Vor allem der Schwarzmarkt ist Langer ein Dorn im Auge. „Dort wird Cannabis, das mit künstlichen Cannabinoiden besprüht wurde, angeboten. Diese chemischen Zusammensetzungen können Psychosen auslösen.“ Bei einer kontrollierten Abgabe müsste das Cannabis vorher geprüft werden, damit klargestellt ist, dass keine anderen Substanzen untergemischt wurden. „Wichtig ist außerdem, dass es eine Alters- und Mengenbeschränkung gibt“, sagt Langer. Laut dem „Bavarian Weed“-Gründer sollten Interessierte ab 18 Jahren die Droge kaufen können. „Sonst müsste man beim Tabak und Alkohol nachjustieren.“ Als Abgabestelle sieht er die Apotheken für am besten geeignet. „Dort wird auch das medizinische Cannabis verkauft, es gibt schon eine Infrastruktur und die Mitarbeiter führen regelmäßige Kontrollen durch.“

Apothekensprecherin: Bitte kein weiterer „Schnellschuss“

Helen Brugger, Kreissprecherin des Bayerischen Apothekerverbands, sieht sich für die mögliche neue Aufgabe gewappnet. Seit Jahren bietet die Inhaberin der St.-Nikolaus-Apotheke und der See-Apotheke in Herrsching medizinisches Cannabis an. „Einigen Kunden geht es seitdem auch deutlich besser.“ Bevor sie das Rauschgift jedoch rezeptlos in ihren Filialen verkauft – sobald es möglich ist –, müsste die Politik noch einige Fragen klären. Woher kommt das Cannabis? Wie wird es kontrolliert? Soll es ein Aufklärungsgespräch geben? Muss jede Apotheke mitmachen? „Es soll keinen Schnellschuss geben, wie bei der Test- und Impfsache“, sagt Brugger. „Man braucht genügend Planungszeit.“

Andreas Ruch, Leiter der Polizeiinspektion Gauting, hat die Befürchtung, dass sich vor zertifizierten Verkaufsstellen Treffpunkte für Drogenabhängige und Drogendealer bilden könnten. „Das wirkt sich nicht sonderlich schön auf das Ortsbild aus“, sagt er. Er und seine Kollegen lehnen die Legalisierung grundsätzlich ab.

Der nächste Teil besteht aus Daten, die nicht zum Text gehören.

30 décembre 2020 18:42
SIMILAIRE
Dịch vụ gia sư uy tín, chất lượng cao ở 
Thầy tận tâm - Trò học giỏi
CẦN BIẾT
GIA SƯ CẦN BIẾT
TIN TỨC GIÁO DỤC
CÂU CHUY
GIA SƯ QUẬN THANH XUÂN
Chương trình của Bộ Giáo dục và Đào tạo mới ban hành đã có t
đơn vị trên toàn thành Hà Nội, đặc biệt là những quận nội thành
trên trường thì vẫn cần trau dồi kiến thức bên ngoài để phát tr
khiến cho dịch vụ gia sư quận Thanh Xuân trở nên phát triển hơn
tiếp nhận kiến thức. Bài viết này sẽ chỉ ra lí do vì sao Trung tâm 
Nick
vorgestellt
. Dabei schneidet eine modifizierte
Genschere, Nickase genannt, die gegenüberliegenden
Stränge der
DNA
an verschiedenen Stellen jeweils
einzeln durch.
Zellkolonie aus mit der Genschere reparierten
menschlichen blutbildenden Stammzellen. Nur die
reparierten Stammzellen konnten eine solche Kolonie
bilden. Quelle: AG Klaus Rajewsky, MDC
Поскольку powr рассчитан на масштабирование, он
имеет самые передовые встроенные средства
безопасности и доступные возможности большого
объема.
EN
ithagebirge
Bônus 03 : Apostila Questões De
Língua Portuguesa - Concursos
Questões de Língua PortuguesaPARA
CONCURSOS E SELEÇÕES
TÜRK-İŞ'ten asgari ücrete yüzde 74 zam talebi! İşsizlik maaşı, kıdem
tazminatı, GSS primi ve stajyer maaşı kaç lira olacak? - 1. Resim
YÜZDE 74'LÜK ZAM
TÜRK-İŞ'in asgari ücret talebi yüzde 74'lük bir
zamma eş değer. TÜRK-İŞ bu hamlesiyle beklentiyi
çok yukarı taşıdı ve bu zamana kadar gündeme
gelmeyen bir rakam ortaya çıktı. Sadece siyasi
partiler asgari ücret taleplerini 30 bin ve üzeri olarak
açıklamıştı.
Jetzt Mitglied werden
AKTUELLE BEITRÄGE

Das Rauschgift sei nicht nur gesundheitsschädlich, Ruch befürchtet auch eine Zunahme der Verkehrsunfälle. „Die Drogenunfälle in Bayern sind in den letzten zehn Jahren um 70 Prozent gestiegen. Cannabis hat einfach eine enthemmende Wirkung.“ Auch die Rauschgiftdelikte in der Gemeinde Gauting haben sich im Jahr 2020 mehr als verdoppelt.

Verein Brücke Starnberg: Legalisierung bringt Probleme und Gefahren

„In den Niederlanden sieht man, dass eine Legalisierung negative Auswirkungen hat und zum Beispiel der Schwarzmarkt, wie viele hoffen, nicht verschwindet.“ Auch Gerd Weger, erster Vorsitzender des Vereins Brücke Starnberg, befürchtet, dass Cannabis auch nach der Legalisierung noch illegal zu kaufen sein wird. „Das Angebot in den Apotheken soll rein sein, geprüft und versteuert werden. Das wird bestimmt nicht ganz günstig“, sagt Weger. „Auf dem Schwarzmarkt wird die Droge sicher zu einem anderen Preis zu bekommen sein.“ Die Mitglieder sind sich einig: Eine Legalisierung würde zu viele Probleme und Gefahren mit sich bringen.

Auch das Amtsgericht Starnberg befasst sich regelmäßig mit Straftaten in Bezug auf Cannabis. „Meistens stehen Jugendliche und junge Erwachsene vor Gericht“, sagt Richter und Pressesprecher Franz von Hunoltstein. Ob eine Legalisierung das Gericht entlasten würde, kann er noch nicht sagen. Dafür ist noch zu wenig bekannt. Bis eine Legalisierung kommt, wird es mit großer Wahrscheinlichkeit noch einige Zeit dauern. In Deutschland dauert es im Schnitt etwa 175 Tage, bis ein Gesetzgebungsprozess durchlaufen ist.